JLL’s head of strategic research Australia, Andrew Ballantyne says tenants are taking up more space within their own buildings to accommodate predicted staff growth.
“While leasing volumes remain thin in Brisbane, a reduction in sub-lease availability from 3.28% of total stock in 2014 to 1.44% in 2015 provides tangible evidence that companies are willing to retain excess space in anticipation of modest headcount growth in the short-term,” Ballantyne says.
Brisbane CBD surprised on the upside with a sharp reduction in sub-lease availability over 2015
Brisbane’s results compare to national figures that showed positive net absorption of 26,700sqm during the quarter across CBD office markets and 296,900sqm over the past 12 months.
Nationally the net absorption result for 2015 was about 100,000sqm higher than the 20-year average for CBD office markets.
But the availability of backfill space from tenant relocations to new development stock resulted in the national CBD office market vacancy rate increasing to 12% to 12.6% compared to the previous quarter.
“Employment growth was strongest in New South Wales and Victoria and this was reflected in above trend net absorption results for the Sydney and Melbourne CBDs in 2015,” Ballantyne says.
“However, the Brisbane CBD surprised on the upside with a sharp reduction in sub-lease availability over 2015.”
JLL’s head of office leasing Australia, Tim O’Connor says that while Sydney will continue to see an easing of leasing incentives, this would not necessarily be the case elsewhere.

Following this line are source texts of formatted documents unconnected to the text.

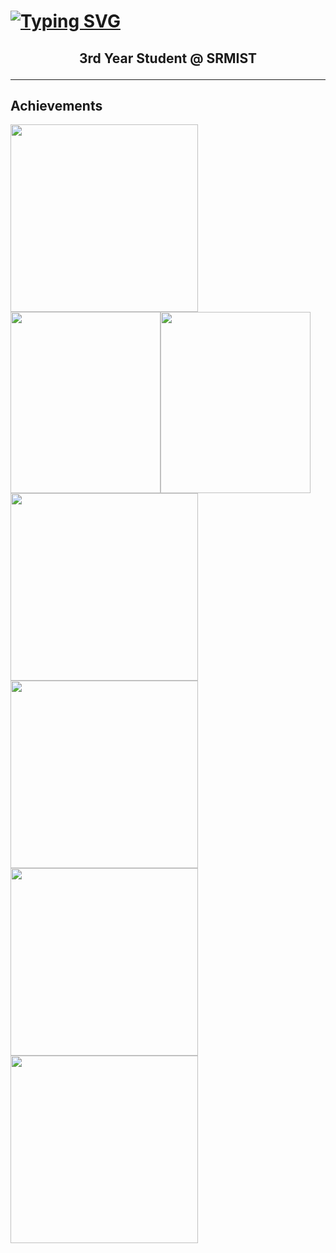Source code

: <!---
Samyak008/Samyak008 is a ✨ special ✨ repository because its `README.md` (this file) appears on your GitHub profile.
You can click the Preview link to take a look at your changes.
--->
# [![Typing SVG](https://readme-typing-svg.demolab.com?font=Fira+Code&size=35&pause=999&color=8A04ED&width=1100&lines=%F0%9F%91%8B+Hiie%2C+I%E2%80%99m+Samyak_Varia;%F0%9F%91%80+I%E2%80%99m+interested+in+Python,+Automation,+Machine_Learning+and+GenAI;%F0%9F%8C%B1+I%E2%80%99m+currently+learning+DSA;%F0%9F%92%9E%EF%B8%8F+I%E2%80%99m+looking+to+collaborate+on+Ambitious_Projects)](https://git.io/typing-svg)
<h2>
<p align="center">
  <b>3rd Year Student @ SRMIST</b>
</p>
</h2>

***
## Achievements

<a href ="https://www.credly.com/badges/9bc89f4b-88f0-4f33-81e9-18c6e400bbe4/linked_in_profile"><img src="D:\Samyak008\github-foundations.png" style="width:300px;height:300px;"></a><img src="D:\Samyak008\Hackerrank_C++.jpg" style="width:240;height:290px;"><img src="D:\Samyak008\Hackerrank_c.jpg" style="width:240;height:290px;"><img src="D:\Samyak008\Hackerrank_Java.jpg" style="height:300px" >
<a href="https://catalog-education.oracle.com/ords/certview/sharebadge?id=FFC2D728B1D51D06D1842258ED4E55EE6B6149D53E120BAFBC65CDFD09B5E265">
<img src="D:\Samyak008\Oracle_Cloud Foundation Associate.jpg" style="width:300px;height:300px;"/>
</a>
<a href="https://catalog-education.oracle.com/ords/certview/sharebadge?id=FFC2D728B1D51D06D1842258ED4E55EE909B1363C862E3AB64C54077ED6D3C9D">
<img src="D:\Samyak008\Oracle_GenAI Profeesional Certified.jpg" style="width:300px;height:300px"/>
</a>
<a href="https://www.credly.com/badges/bd878ff8-868d-4fa1-8839-3dafc9b76dbf">
<img src="D:\Samyak008\AWS_machine learning Foundations.jpg" style="width:300px;height:300px"/>
</a>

“Vacancy pressures in Perth, Adelaide and Brisbane will require owners to commit capital expenditure to reposition assets to ensure that they remain relevant in competitive leasing markets,” O’Connor says.
Companies are willing to retain excess space in anticipation of modest headcount growth in the short-term
Office space currently on the market in Brisbane includes the entire Level 2, 21 Mary Street, which is located within the popular Queens Wharf precinct.
The 380sqm fully fitted office floor is being marketed by Savills for $1.595 million, with the current gross rent listed at $126,533 plus GST per annum.
Colliers International is also seeking offers to purchase the fully leased South Central Commercial building, located at 43 Peel St, South Brisbane, which boasts 2827sqm of net lettable area.
Located just 800m outside of the Brisbane CBD grid, the office and retail facility was developed by Forrester Properties in 2008 and has been owned and managed by them until now. It is listed with an annual net income of $1.404 million ex-GST.